The visioning session recommended residential development so Nancy Sharpe and Community Development Director George Weaver visited Orange County, California to see a successful, higher density development that included both residential, office and retail components. That information became part of a great deal of information that was presented and discussed at numerous planning meetings.
“In the end, some landowners at the Arapahoe Station on the west side of I-25 were office building and retail developers and residential was not their focus. In addition, citizens near the station did not support higher density residential,” Sharpe explained. While the city did not ultimately adopt many of the ULI recommendations, they helped City Council members and landowners to consider several development scenarios.
Today, there is a restaurant that overlooks a beautiful fountain that greets train riders as they depart from the trains. It is a short walk up some steps to reach a pedestrian plaza with access to office buildings, restaurants, a public plaza and a Jumbotron that gives time and temperature and can promote events. Fiddler’s Green Circle can be used as a large space for events and festivals like the annual Holiday Lighting.
Reflecting back on the process in 2015, Sharpe said: “It took a long time to discuss and debate a variety of ideas. There were many people who brought their ideas to the process. Citizens sometimes got impatient and frustrated because they want to see faster progress. At times it was frustrating for City Council, too. In the end market conditions largely determine what will happen and when it will happen. In my opinion however, the Arapahoe light rail station will be the nicest one along the system. It makes a statement about Greenwood Village,” she noted.
Developing Arapahoe Station East
The next challenge was working with the Colorado Department of Transportation for the best use of the land east of I-25 at the Arapahoe Road light rail station. CDOT owned land next to the highway where they stored sand and trucks for plowing roads. “Greenwood Village offered to find new land for CDOT, but they were not interested in moving from their existing site, no matter what was offered by the City,” Sharpe related.
Ultimately the city paid $6.5 million to combine the RTD parking garage and the maintenance facility into one structure that was built back from the highway. Because of the new location, three acres of valuable, developable land right next to the highway became available for development at no cost to Greenwood Village. The value of that land at the time was about $3 million for the three acres.

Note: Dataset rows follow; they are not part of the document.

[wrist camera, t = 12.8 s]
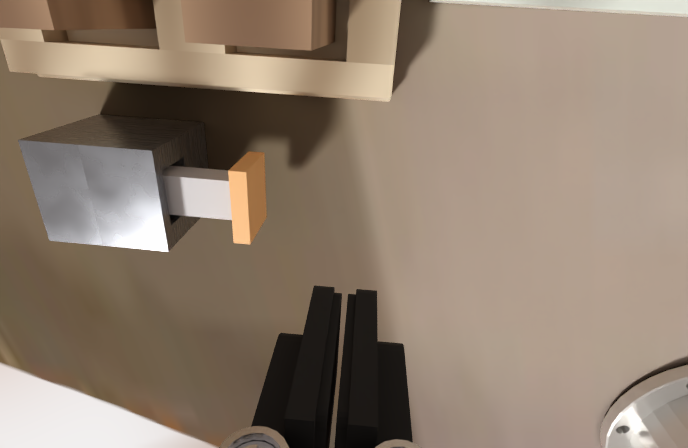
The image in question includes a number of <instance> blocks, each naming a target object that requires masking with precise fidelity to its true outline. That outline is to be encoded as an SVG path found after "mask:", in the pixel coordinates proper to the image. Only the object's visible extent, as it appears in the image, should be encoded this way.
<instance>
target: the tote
mask: <svg viewBox="0 0 688 448" xmlns="http://www.w3.org/2000/svg"><path fill="white" fill-rule="evenodd" d="M429 2H436V3H454V4H471V5H488V6H505V7H523V8H540V9H557V10H575V11H592V12H609V13H626V14H644V15H661V16H678V17H688V0H429Z"/></svg>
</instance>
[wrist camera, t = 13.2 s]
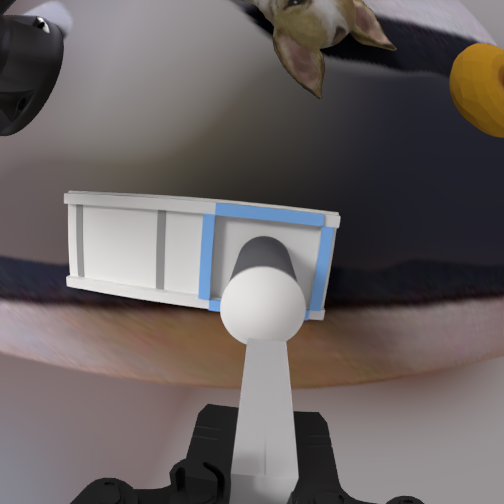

“We had to push CDOT; they did not want to move,” Sharpe related. “There were many long meetings and a lot of frustration with CDOT. They had their job to do and so did we. We were pleasant but we were persistent. In the end, both CDOT and RTD were willing to work with us. “
Certificates of Participation (COP) funded the CDOT land purchase and construction of the combined facility. The use of COPs did not require a vote. “The city financed the construction; the investment was very prudent and the certificates* were paid off early,” noted Sharpe. “We knew how important this development was in terms of aesthetics and future development potential. The now open three-acre parcel of land was the gateway to the Koelbel and Company property to the north. For future of development at the Arapahoe Station east side, we did not want the RTD garage to be the first thing pedestrians would reach when they crossed over I-25 from the light rail station to the parking garage.”
Light Rail Upgrades and Changes
The walls along Denver’s light rail tracks and stations are gray concrete. “South of the Denver city boundary, however, we wanted the corridor to have a warmer look and feel, so we selected painted cream-colored concrete walls,” said Sharpe. Also, RTD wanted white Plexiglas covers at the stations along the entire corridor but Greenwood Village worked with other communities down the corridor to again find a different, more distinctive look. Douglas and Arapahoe counties and the cities of Lone Tree and Centennial agreed with Greenwood Village to change the station elements. “Our light rail stations -- at Orchard Road, Arapahoe Road, Dry Creek Road, County Line Road and Lincoln Avenue – are black with a green roof and, in Greenwood Village, we added flagstone accents. It is a more distinctive look that is similar but different from those stations further north. There is also landscaping in each interchange that is different with a quality, finished look,” Sharpe said. The south metro partners also paid to enclose light rail stations with a Plexiglas shield to protect transit riders from the elements; particularly snow that can sometimes blow sideways in the winter.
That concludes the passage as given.